Frienemies: Chapter Thirty-Six

A Gloom Reflected

Rain had stopped progress on the Jackson house for three days. The relentless deluge took its toll in a landslide that blocked Route 20 between Lerona and Pipestem. Work on the railroad between Athens and Hinton had come to a screeching halt. Tempers flared and fists flew at the tavern. Joel wasn’t hurt badly. He gave worse than he got, and it had been worth it to get away from Angel. There was nothing in life more irritating than a bored woman. And Angel was bored. She was the reason he went to the tavern in the first place. Well, that, and he was in the mood for some arm wrestling and dart throwing.

Angel paced her room, wearing a track in the braided rug her grandmother had made. Frayed threads poked up between the once neat rows of coiled scrap material. She looked around her room, stopping in mid stride.

The heavy brocade drapes did nothing to elevate her mood. Gloomy clouds and gloomy surroundings created a morose atmosphere. She walked to the window and yanked the drapes open. As the rain pounded the roof and pelted the window bolts of lightning split the sky and stabbed the ground. Two bolts collided and struck the Virginia pine that stood in the center of the six-tree border twenty feet from her window.

The tree split as it smoldered but did not catch fire. She jumped back in shock and stared as the electricity from the strike tingled through her body and made her raven black hair stand straight out. Yet she could not make herself move. Never had she seen a storm like this one.

Conscience pricked her. I deserve to die. God is giving me a warning because I killed my little brother. But I didn’t mean to, God. You know I didn’t.

Yes you did, her soul answered back. You hated him because your mother loved him more than you. Admit it.

Laughter bubbled from somewhere deep within, but it wasn’t funny. Was she a monster? Was God really giving her a warning? She had heard people say that God punishes the wicked, and she knew in her heart the adjective applied to her.

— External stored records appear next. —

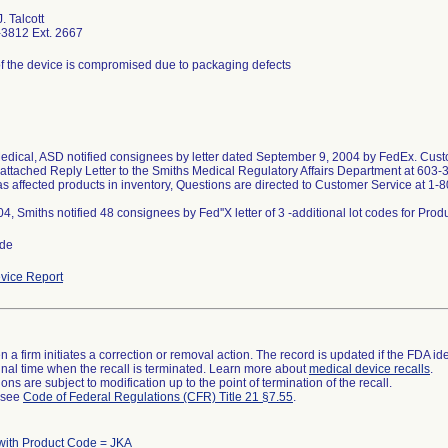
. Talcott
3812 Ext. 2667
 of the device is compromised due to packaging defects
edical, ASD notified consignees by letter dated September 9, 2004 by FedEx. Custo
 attached Reply Letter to the Smiths Medical Regulatory Affairs Department at 603-
as affected products in inventory, Questions are directed to Customer Service at 1
ide
vice Report
 a firm initiates a correction or removal action. The record is updated if the FDA iden
a final time when the recall is terminated. Learn more about
medical device recalls
.
ns are subject to modification up to the point of termination of the recall.
l see
Code of Federal Regulations (CFR) Title 21 §7.55
.
with Product Code = JKA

But if my parents loved me I wouldn’t be wicked. I would be sweet and nice. I would not have to find ways to punish myself and hurt others in the process. But I have a right to happiness. I have a right to be loved. But no one has ever loved me. I am too evil to love. So I will do my worst.

She reached up to close the drapes again. A figure stood outside, its back to her, looking up at the sky. The person wore no protective coat or hat; he seemed to be welcoming the storm. Then the figure disappeared. Was it real or was she losing her mind?

She closed the drapes and lit the lantern beside her cherry four-poster canopied bed. She took off her dress and put on her night clothes, then burrowed under the covers and hoped morning would bring sunshine. Another day of this rain may prove to bring huge problems for someone.